First, let your support system know what’s going on, and especially how you’re feeling about the situation. Putting on a brave front at this time is for idiots. Yeah, IDIOTS.

Next, get on your knees (doesn’t have to be literally, but you know, in your heart and mind) and make contact with the Higher Power of your understanding. Talk, cry, wail (that’s usually my favorite) or shout. Just let it out. You will be amazed at the results.

Now, call in reinforcements. Your parents, your Pastor, and anyone with whom you have a spiritual connection. Call them and ask for their prayers, whatever that may look like. The more the merrier. And don’t minimize your situation! If having them with you (whether phyically or in spirit only) is crazy important to you, it’s gonna be the same to those who love you.
In my experience, I went to 12-Step meetings when I could. Within The Rooms of Recovery I found a safe place. At my most frightened, most confused, most vulnerable , I can go into a room of others like me and know that I’m safe. I can scream and curse if I need to, or I can sit quietly and listen. It’s ok, there.

Sometimes, if someone is in the hospital, it may not always seem feasible to go to a meeting. But consider this, especially if they’re not likely to know if you’re there or not, for just an hour: if you don’t take care of your sobriety, you’re going to be worthless to the others that you love who are in the fear, pain, sorrow, etc that you’re in. And then they’re going to be concerned about you and trying to do damage control on your mess….you get the picture?
So, let’s do everyone a favor, mkay?
Do whatever you must, to ensure your sobriety, and then take care of whatever you are able.

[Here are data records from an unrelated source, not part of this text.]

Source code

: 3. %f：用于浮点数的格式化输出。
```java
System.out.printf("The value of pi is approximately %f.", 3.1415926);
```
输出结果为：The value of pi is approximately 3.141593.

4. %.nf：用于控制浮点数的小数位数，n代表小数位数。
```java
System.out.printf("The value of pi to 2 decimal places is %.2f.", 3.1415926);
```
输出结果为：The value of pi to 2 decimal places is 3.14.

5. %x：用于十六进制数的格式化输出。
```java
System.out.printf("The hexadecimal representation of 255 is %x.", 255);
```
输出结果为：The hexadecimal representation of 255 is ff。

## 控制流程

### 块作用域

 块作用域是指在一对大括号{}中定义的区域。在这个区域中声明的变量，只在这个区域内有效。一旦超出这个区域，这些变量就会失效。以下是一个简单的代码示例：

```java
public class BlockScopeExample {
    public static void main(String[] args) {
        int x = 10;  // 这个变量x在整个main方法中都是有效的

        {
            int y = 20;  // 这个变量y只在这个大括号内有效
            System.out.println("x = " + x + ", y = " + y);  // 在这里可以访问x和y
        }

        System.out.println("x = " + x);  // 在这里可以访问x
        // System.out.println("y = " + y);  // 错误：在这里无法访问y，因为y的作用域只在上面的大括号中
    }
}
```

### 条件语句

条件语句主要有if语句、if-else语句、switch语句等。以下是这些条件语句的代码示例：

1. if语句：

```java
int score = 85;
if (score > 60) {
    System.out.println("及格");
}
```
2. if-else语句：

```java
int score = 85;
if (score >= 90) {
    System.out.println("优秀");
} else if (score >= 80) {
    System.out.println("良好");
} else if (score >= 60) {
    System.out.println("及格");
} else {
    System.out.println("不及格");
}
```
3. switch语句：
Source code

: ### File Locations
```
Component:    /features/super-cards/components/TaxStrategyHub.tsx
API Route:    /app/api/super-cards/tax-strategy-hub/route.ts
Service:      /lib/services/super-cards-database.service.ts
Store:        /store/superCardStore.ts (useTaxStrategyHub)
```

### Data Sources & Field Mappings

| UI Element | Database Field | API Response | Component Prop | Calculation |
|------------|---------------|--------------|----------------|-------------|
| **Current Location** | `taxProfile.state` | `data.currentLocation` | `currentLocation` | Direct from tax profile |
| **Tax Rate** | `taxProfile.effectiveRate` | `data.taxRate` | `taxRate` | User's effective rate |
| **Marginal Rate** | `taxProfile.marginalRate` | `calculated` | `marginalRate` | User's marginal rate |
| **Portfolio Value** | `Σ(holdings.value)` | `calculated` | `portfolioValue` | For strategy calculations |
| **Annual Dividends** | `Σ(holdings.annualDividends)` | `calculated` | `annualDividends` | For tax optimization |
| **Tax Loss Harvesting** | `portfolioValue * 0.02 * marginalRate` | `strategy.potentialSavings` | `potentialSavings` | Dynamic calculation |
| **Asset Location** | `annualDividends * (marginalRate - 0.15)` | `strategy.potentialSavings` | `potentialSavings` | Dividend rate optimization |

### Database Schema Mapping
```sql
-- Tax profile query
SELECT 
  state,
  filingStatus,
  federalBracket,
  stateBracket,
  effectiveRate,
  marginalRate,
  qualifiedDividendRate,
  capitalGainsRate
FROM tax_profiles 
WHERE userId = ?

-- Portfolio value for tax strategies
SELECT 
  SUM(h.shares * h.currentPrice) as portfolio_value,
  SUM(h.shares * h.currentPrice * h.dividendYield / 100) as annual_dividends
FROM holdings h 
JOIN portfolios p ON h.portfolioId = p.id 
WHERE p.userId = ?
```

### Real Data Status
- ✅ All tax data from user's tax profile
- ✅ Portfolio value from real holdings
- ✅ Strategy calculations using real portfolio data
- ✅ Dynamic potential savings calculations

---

Good times, bad times, ya know I’ve had my share

People talk all day long about how things like a break-up, or job loss, or illness can lead to a relapse. Well, listen closely, and please hear me when I tell you that it’s just as easy to fall prey to the addiction when things seem to be wonderful.
Heck, even non-alcoholic/addicts will be watching out for you when the shit hits the fan. It’s almost a given that you’ll need to step up your vigilance during stressful times.
But you –yes, YOU– be on guard for the happy, shiny, glitter-filled times. Watch out for “what could go wrong?!” days, and the “top of the world” days.
There’s good reason why alcohol (and addiction) is called “cunning, baffling, and powerful”.

Hungry Angry Lonely Tired

I’ve been dealing with those 4 in varying amounts for the last few days. They’re not strangers to me. I feel like a weathered war veteran when it comes to “h.a.l.t.” That certainly doesn’t mean I’m exempt from tripping up when those 4 come around, but it means that maybe I’ll figure out what the problem is and find a remedy before I feel a (self-imposed?) crisis coming on.

The happy ending
…is at the end of the day, whenever it is that your head hits the pillow, and you’ve gotten through One. More. Day. Successfully. Sober.
And that, friends, is how I manage.
How about you? Do you have a go-to for overwhelming times?

Posted from my cabin in the mountains.